Telemedicine — Yay Or Nay?

by Grace aka costofcollege

Telemedicine may be the wave of the future for many types of health care.

The same forces that have made instant messaging and video calls part of daily life for many Americans are now shaking up basic medical care. Health systems and insurers are rushing to offer video consultations for routine ailments, convinced they will save money and relieve pressure on overextended primary care systems in cities and rural areas alike. And more people like Ms. DeVisser, fluent in Skype and FaceTime and eager for cheaper, more convenient medical care, are trying them out….
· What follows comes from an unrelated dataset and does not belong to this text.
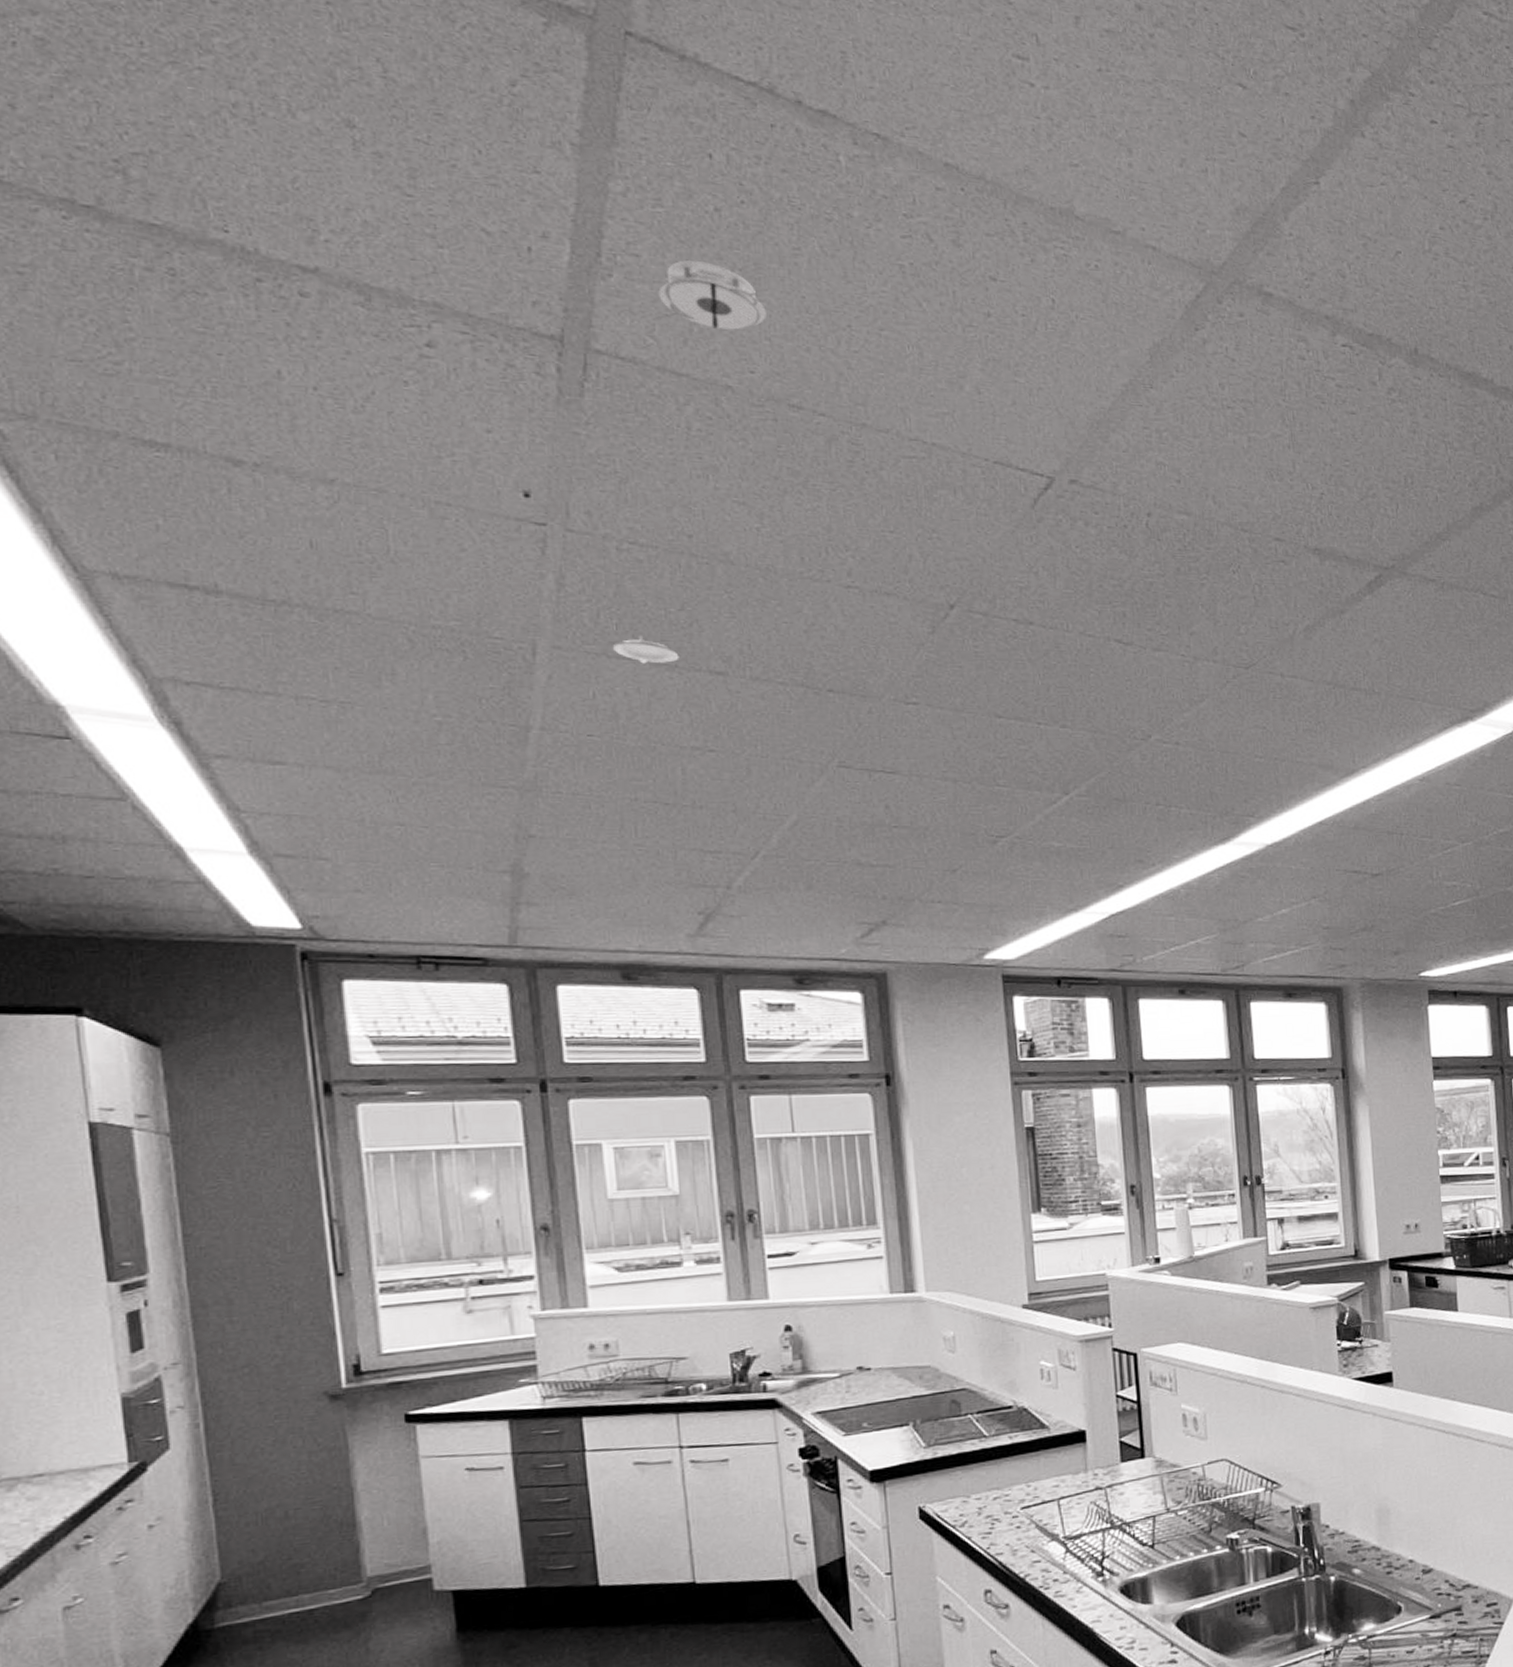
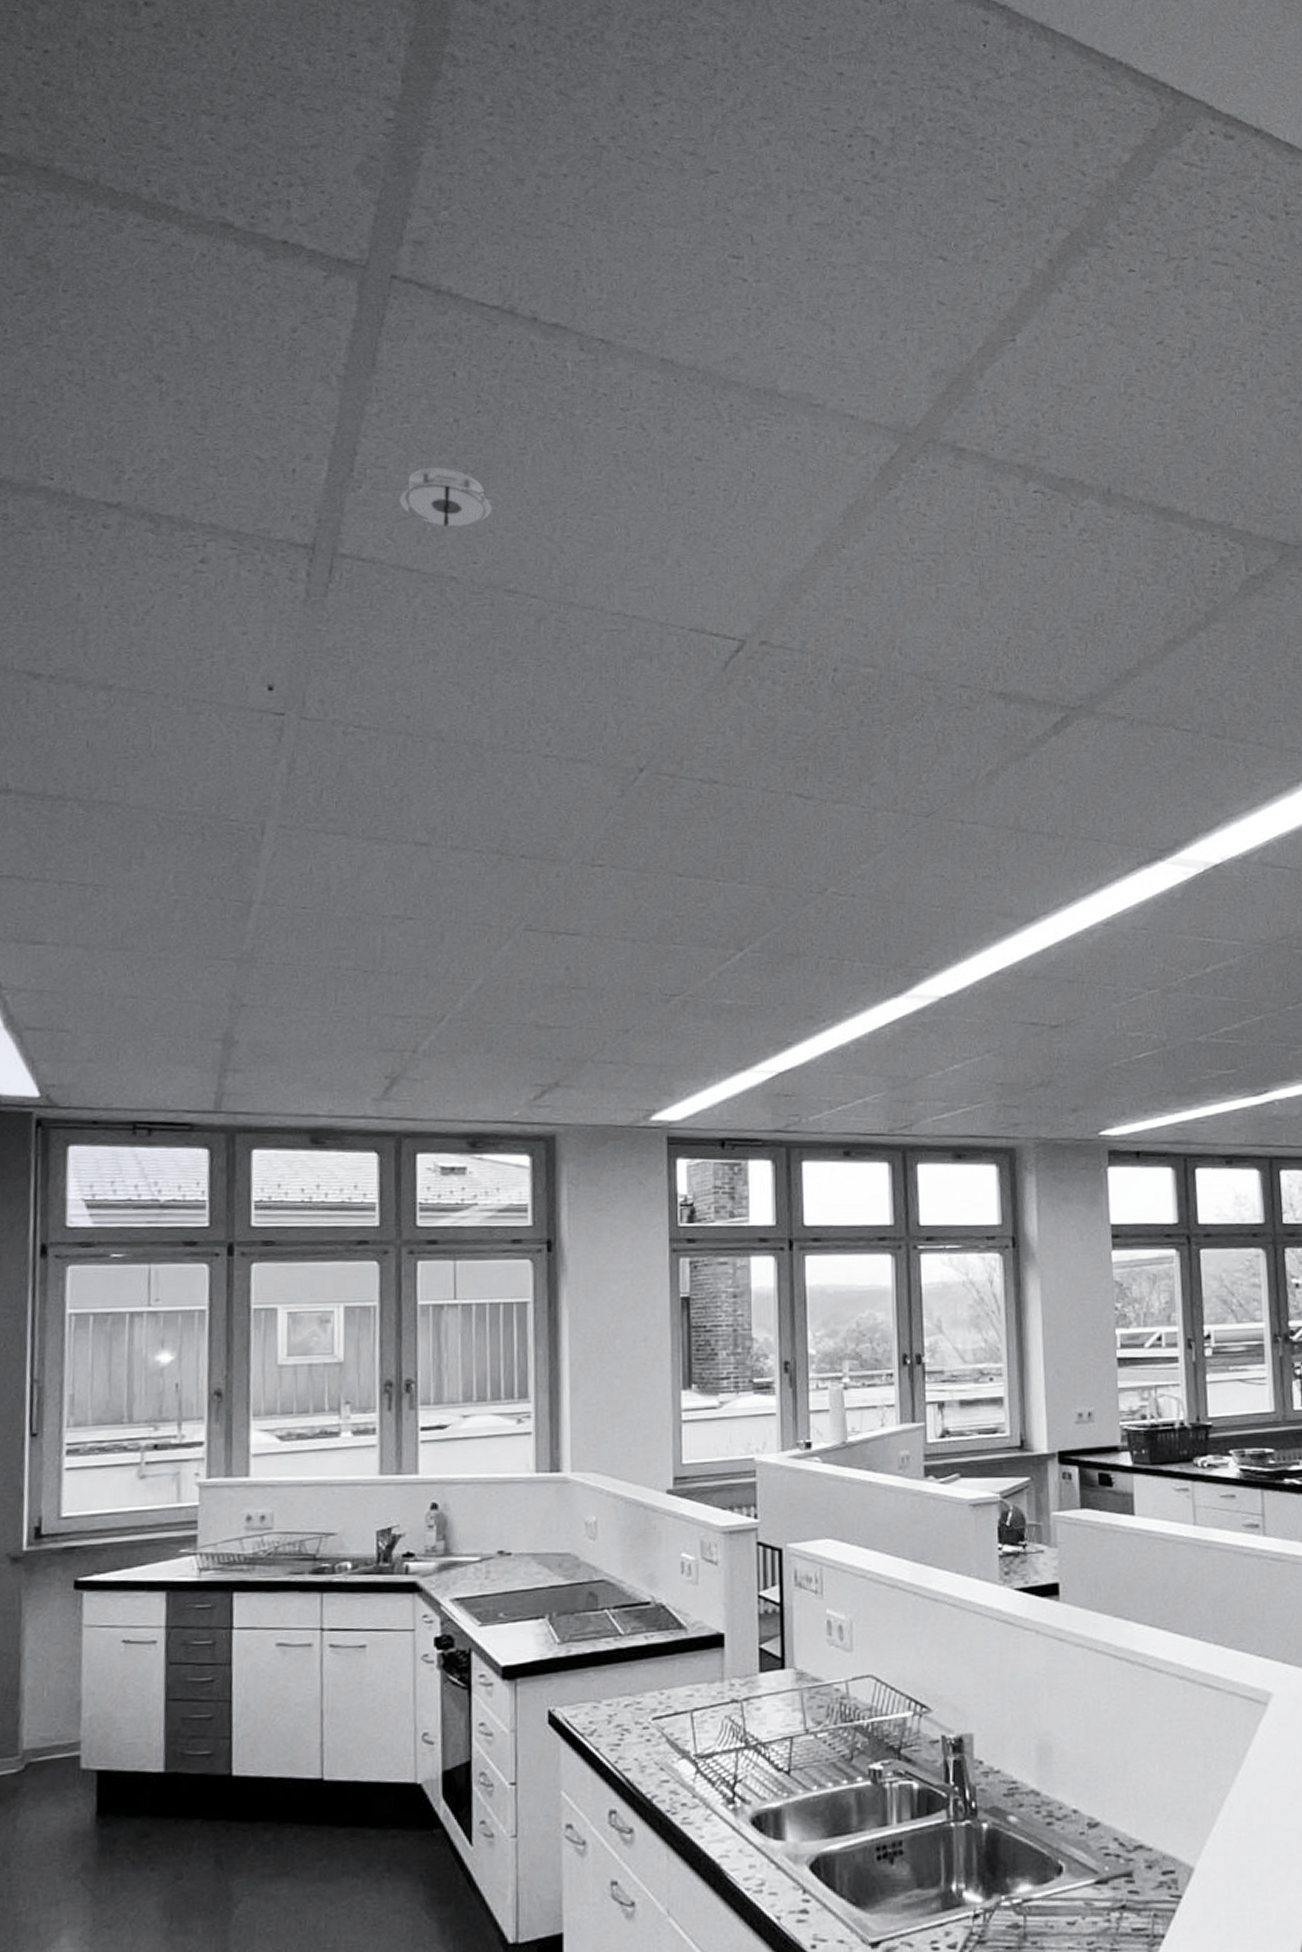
recessed light: present [613,635,680,664] -> none [332,812,389,838]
But telemedicine is facing pushback from some more traditional corners of the medical world. Medicare, which often sets the precedent for other insurers, strictly limits reimbursement for telemedicine services out of concern that expanding coverage would increase, not reduce, costs. Some doctors assert that hands-on exams are more effective and warn that the potential for misdiagnoses via video is great.

Legislatures and medical boards in some states are listening carefully to such criticisms, and a few, led by Texas, are trying to slow the rapid growth of virtual medicine. But many more states are embracing the new world of virtual house calls, largely by updating rules to allow doctor-patient relationships to be established and medications to be prescribed via video. Health systems, facing stiff competition from urgent care centers, retail clinics and start-up companies that offer video consultations through apps for smartphones and tablets, are increasingly offering the service as well.

My new doctor has a terrific email system that allows us to conveniently discuss health issues.  I know a person who is very happy with her Skype psychotherapy sessions.  The possibilities are intriguing.

What’s your experience with telemedicine?  Do you welcome the convenience, or fear that it will lead to many errors and lower quality healthcare?